| Your goal |
Extract every line from the records below that contains the word "chronic".

[Collected data]
******

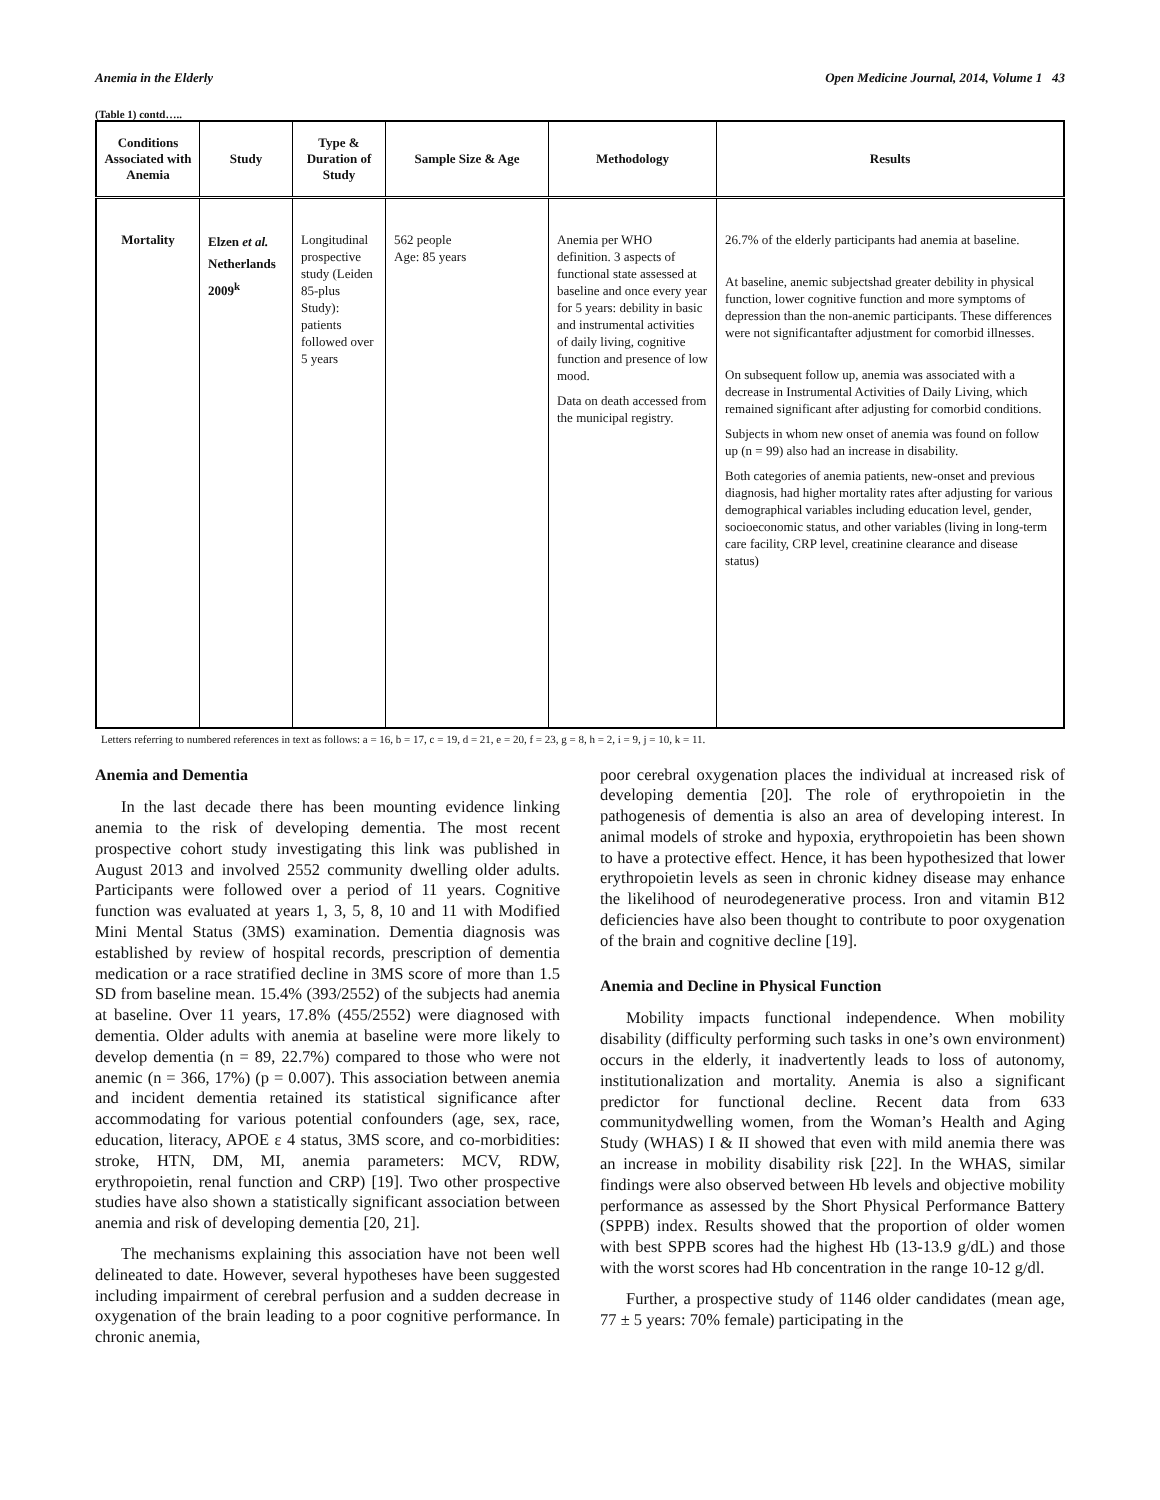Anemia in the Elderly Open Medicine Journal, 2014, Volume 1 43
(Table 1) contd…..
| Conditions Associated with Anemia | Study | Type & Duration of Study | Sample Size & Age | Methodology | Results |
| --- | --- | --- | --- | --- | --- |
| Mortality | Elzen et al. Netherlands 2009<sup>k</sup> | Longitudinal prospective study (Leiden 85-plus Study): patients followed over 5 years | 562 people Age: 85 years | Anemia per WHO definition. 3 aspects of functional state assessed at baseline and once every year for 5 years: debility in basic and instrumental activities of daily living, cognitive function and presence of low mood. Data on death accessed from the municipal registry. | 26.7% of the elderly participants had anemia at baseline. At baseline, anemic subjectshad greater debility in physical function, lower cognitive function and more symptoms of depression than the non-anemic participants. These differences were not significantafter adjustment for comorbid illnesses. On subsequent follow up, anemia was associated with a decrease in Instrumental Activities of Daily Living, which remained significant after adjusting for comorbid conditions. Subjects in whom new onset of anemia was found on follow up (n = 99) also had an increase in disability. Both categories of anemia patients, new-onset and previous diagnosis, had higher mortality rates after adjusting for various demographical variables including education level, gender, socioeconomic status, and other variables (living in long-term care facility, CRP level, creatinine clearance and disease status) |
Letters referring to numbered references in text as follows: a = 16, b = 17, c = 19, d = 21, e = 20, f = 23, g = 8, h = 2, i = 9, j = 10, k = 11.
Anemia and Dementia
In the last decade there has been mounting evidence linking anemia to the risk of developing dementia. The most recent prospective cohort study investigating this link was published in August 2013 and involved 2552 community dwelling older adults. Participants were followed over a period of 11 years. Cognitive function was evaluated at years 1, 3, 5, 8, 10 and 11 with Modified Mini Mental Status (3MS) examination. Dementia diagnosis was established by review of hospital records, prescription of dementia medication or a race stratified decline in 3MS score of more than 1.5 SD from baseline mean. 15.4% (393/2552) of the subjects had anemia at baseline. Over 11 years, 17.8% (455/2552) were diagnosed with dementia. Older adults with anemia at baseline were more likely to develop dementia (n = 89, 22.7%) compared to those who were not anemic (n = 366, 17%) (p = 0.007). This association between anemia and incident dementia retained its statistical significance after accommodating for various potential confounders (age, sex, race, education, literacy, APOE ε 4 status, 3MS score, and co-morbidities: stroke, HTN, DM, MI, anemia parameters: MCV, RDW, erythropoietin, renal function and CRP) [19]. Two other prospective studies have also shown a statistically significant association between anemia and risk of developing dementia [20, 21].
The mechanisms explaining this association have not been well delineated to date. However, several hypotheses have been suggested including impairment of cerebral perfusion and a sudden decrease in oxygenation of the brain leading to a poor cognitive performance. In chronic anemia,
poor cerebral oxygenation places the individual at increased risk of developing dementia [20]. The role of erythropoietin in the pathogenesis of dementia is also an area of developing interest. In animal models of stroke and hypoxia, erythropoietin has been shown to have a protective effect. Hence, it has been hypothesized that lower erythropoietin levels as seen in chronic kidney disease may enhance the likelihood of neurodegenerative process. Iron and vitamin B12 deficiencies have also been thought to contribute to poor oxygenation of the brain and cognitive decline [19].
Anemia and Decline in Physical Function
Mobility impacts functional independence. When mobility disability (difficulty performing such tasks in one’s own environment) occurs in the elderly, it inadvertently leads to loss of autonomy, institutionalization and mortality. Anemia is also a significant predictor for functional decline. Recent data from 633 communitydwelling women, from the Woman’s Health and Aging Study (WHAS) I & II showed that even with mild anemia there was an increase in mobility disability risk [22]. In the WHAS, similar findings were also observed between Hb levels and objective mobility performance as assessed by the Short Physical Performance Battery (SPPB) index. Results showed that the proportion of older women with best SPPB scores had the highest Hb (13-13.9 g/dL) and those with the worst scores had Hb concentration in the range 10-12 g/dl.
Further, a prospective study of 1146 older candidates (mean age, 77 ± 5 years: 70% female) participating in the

******

| Exercise answer |
The mechanisms explaining this association have not been well delineated to date. However, several hypotheses have been suggested including impairment of cerebral perfusion and a sudden decrease in oxygenation of the brain leading to a poor cognitive performance. In chronic anemia,
poor cerebral oxygenation places the individual at increased risk of developing dementia [20]. The role of erythropoietin in the pathogenesis of dementia is also an area of developing interest. In animal models of stroke and hypoxia, erythropoietin has been shown to have a protective effect. Hence, it has been hypothesized that lower erythropoietin levels as seen in chronic kidney disease may enhance the likelihood of neurodegenerative process. Iron and vitamin B12 deficiencies have also been thought to contribute to poor oxygenation of the brain and cognitive decline [19].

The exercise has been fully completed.